Because the genetic code is redundant (multiple DNA codons can specify the same amino acid), the number of possible DNA sequences for an average 400-amino-acid protein is astronomically high—roughly 3400 different sequences.
However, not all these theoretical sequences will produce a functional protein efficiently in a living cell. Key biological constraints include:
Codon Usage Bias: Cells have preferred “words” (codons). Using rare codons that match scarce transfer RNA (tRNA) molecules can dramatically slow down protein production.
mRNA Structure: The sequence itself can fold into shapes that block the ribosome, preventing translation.
Protein Folding: The speed of translation, influenced by codon choice, can affect how the protein folds correctly as it’s being made.
Hidden Signals: The coding sequence might accidentally create signals that tell the cell to cut (splice) the RNA in the wrong place or stop translation early.
Homework Questions from Dr. LeProust
What is the most commonly used method for oligonucleotide synthesis currently? The industry standard is phosphoramidite-based solid-phase synthesis. In this automated process, DNA strands are built nucleotide-by-nucleotide onto a solid bead or chip. Each cycle adds one base with very high efficiency (99-99.5%), allowing for the reliable and scalable production of short DNA sequences.

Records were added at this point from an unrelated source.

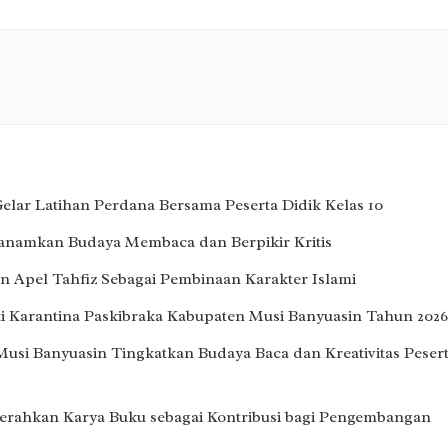
lar Latihan Perdana Bersama Peserta Didik Kelas 10
Tanamkan Budaya Membaca dan Berpikir Kritis
 Apel Tahfiz Sebagai Pembinaan Karakter Islami
i Karantina Paskibraka Kabupaten Musi Banyuasin Tahun 2026
Musi Banyuasin Tingkatkan Budaya Baca dan Kreativitas Peser
erahkan Karya Buku sebagai Kontribusi bagi Pengembangan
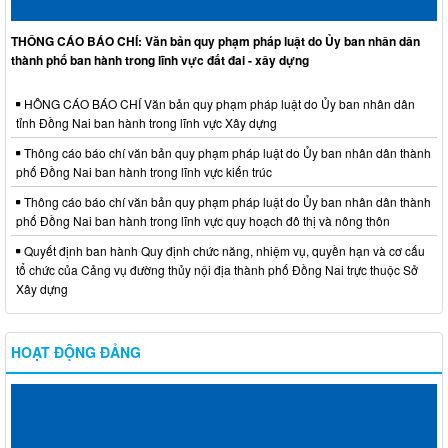
THÔNG CÁO BÁO CHÍ: Văn bản quy phạm pháp luật do Ủy ban nhân dân
thành phố ban hành trong lĩnh vực đất đai - xây dựng
HÔNG CÁO BÁO CHÍ Văn bản quy phạm pháp luật do Ủy ban nhân dân
tỉnh Đồng Nai ban hành trong lĩnh vực Xây dựng
Thông cáo báo chí văn bản quy phạm pháp luật do Ủy ban nhân dân thành
phố Đồng Nai ban hành trong lĩnh vực kiến trúc
Thông cáo báo chí văn bản quy phạm pháp luật do Ủy ban nhân dân thành
phố Đồng Nai ban hành trong lĩnh vực quy hoạch đô thị và nông thôn
Quyết định ban hành Quy định chức năng, nhiệm vụ, quyền hạn và cơ cấu
tổ chức của Cảng vụ đường thủy nội địa thành phố Đồng Nai trực thuộc Sở
Xây dựng
HOẠT ĐỘNG ĐẢNG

Why is it difficult to make oligonucleotides longer than ~200 nucleotides by direct synthesis? The limitation is cumulative yield loss. Even with 99.5% efficiency per step, after 200 cycles, the chance of any one strand being fully correct is only about 37%. Beyond this length, the majority of the product is fragments of various lengths, making it extremely difficult and expensive to purify the tiny amount of full-length, error-free DNA.
Why can’t a 2000 bp gene be synthesized directly using oligo synthesis? For a 2000-base-pair gene, the probability of a perfect, full-length strand from direct chemical synthesis is effectively zero. Instead, scientists synthesize many shorter, manageable oligonucleotides (like 40-60 bases long) that overlap in sequence. These fragments are then stitched together accurately using enzymatic assembly methods like Gibson Assembly or Polymerase Chain Reaction (PCR)-based assembly, which leverage the cell’s own precise DNA repair and replication machinery.

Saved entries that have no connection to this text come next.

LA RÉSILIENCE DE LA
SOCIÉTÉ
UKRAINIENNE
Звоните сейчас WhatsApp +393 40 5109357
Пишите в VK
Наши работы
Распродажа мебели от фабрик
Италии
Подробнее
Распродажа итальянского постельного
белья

Homework Question from George Church
- What are the 10 essential amino acids in all animals and how does this affect your view of the “Lysine Contingency”? The ten amino acids that animals cannot synthesize and must obtain from food are: Histidine, Isoleucine, Leucine, Lysine, Methionine, Phenylalanine, Threonine, Tryptophan, Valine, and Arginine.
The “Lysine Contingency” is a concept that highlights an evolutionary trap. The fact that lysine is essential means animal ancestors permanently lost the complex biochemical pathways to produce it, likely because they lived in environments rich in lysine (e.g., eating plants). Once lost, these pathways are virtually impossible to re-evolve. This creates a fundamental nutritional dependency that shapes all animal ecology—from what we eat to how food webs are structured—and underscores how evolution can constrain future possibilities by eliminating unused metabolic options.

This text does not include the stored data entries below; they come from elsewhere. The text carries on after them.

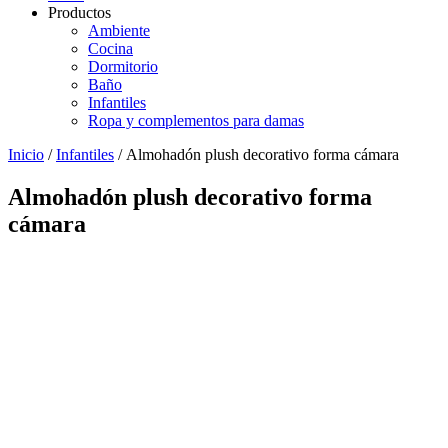
Productos
Ambiente
Cocina
Dormitorio
Baño
Infantiles
Ropa y complementos para damas
Inicio
/
Infantiles
/ Almohadón plush decorativo forma cámara
Almohadón plush decorativo forma
cámara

- What code would you suggest for AA:AA interactions?
For AA:AA interactions, I would suggest a code based on hydrophobicity scales. The rule is that amino acids with similar hydrophobicity values have a high propensity to interact, with hydrophobic ones driving core packing and hydrophilic ones favoring surface exposure. This provides a powerful, simplified model because the drive to sequester hydrophobic residues from water is the fundamental organizing principle of protein folding.